Tasks to complete ▸
- A) Answer these questions using the passage about moving below, marking each answer with the same numeral as its question.
(i) About how old is the futon?
(ii) Which three appliances will probably not make it to the new address?
(iii) For how many offspring did the writer put aside a small box of accoutrements?
- B) Pick up the passage about moving below after its final sentence and continue it.

Study text ▸
==*==

More specifically, our sofas will either have to be reupholstered or donated to charities (Although they’re less than fifteen years young, we’ve long since covered their rips and tears by shrouding the entirety of them in sheets. Our futon, which is closer to twenty-five years old, and which was a more significant investment, similarly, will need to be recovered.) At least our spending on seating was no misallocation of funds as our seating has been well used.

 

Moreover, it’s probable that our fridge, our microwave, and our dishwasher won’t make it to our new address; original to our aliyah, they’re neither worth repairing or transporting. Equally, I suspect we will have to buy new mattresses, too, since the passage of time has brought many of them to the end of usability.

 

Among the most painful trappings, though, to parcel out are our children’s baby clothes. While I chose not to save their American wardrobes, their cartons of toys, or others of their baby and toddler paraphernalia, I did put aside one small box of accoutrements for each of my four offspring. I had hoped that my children would pass on the contents of those boxes to their own children.

 

Unfortunately, just as my married daughter was unable to fit into my wedding gown (we have different body types) and my unmarried was disinterested in it (we have different fashion sensibilities), these baby things hold no appeal for our progeny. Likely, these kits will wind up at a charity instead in the hands of our family’s next generation.

==*==

Given entries ▸
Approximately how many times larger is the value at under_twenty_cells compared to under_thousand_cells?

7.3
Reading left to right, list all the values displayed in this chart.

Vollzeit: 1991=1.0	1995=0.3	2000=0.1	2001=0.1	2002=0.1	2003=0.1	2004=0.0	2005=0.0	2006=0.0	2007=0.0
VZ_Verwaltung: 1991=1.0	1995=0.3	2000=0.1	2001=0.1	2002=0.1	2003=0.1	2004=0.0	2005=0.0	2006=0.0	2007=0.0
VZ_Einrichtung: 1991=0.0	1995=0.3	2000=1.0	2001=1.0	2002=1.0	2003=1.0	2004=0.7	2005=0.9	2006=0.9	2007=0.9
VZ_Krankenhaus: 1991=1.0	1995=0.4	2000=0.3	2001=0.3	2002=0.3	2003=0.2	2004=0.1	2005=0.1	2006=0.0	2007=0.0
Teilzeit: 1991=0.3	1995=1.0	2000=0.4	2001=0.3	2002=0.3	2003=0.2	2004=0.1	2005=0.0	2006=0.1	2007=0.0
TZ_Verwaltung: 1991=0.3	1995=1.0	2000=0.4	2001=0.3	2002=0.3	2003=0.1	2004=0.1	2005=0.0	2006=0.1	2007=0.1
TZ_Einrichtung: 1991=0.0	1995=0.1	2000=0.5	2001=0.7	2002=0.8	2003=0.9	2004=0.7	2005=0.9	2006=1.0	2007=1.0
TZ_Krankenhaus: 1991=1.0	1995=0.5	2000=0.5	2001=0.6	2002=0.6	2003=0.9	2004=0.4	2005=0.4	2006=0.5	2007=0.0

==*==

Per-task outputs ▸
- A)
(i) Closer to twenty-five years old.
(ii) The fridge, the microwave, and the dishwasher.
(iii) Four.

- B)
 

Meanwhile, most of our dozens of potted plants, from fully grown trees, to medium-sized cacti, to smaller clusters of perennials, have been rehomed. Our large mirpesset, which comfortably seats fifty for sma’achot, has been encircled with these green friends during the decade plus during which we’ve lived her. Even though we’ve kept a few dozen of our houseplants, with the understanding that they, too might have to be abandoned, dependent on the manifestation or lack thereof of outdoor space associated with our next lodging, we’ve distributed the majority of them.

 

While the aforesaid has been taking place, we have likewise gifted or donated: many members of our lifelong collection of fabric animals, a handful of tables, and some clothing. Very few kinds of belongings have escaped our efforts to reduce the number of stuffs we own. Nonetheless, bits and bobs are the easiest loss about which to write.

 

It’s more difficult to articulate how we would feel, if we found ourselves moving out of our neighborhood. Our cherished, local friends, those folks whom we met at synagogue, at lectures, and at other community institutions, are more precious to us than are any of the objects that we are apportioning. Our regular interactions with those dear ones are invaluable. We would grieve if we had to move away from them.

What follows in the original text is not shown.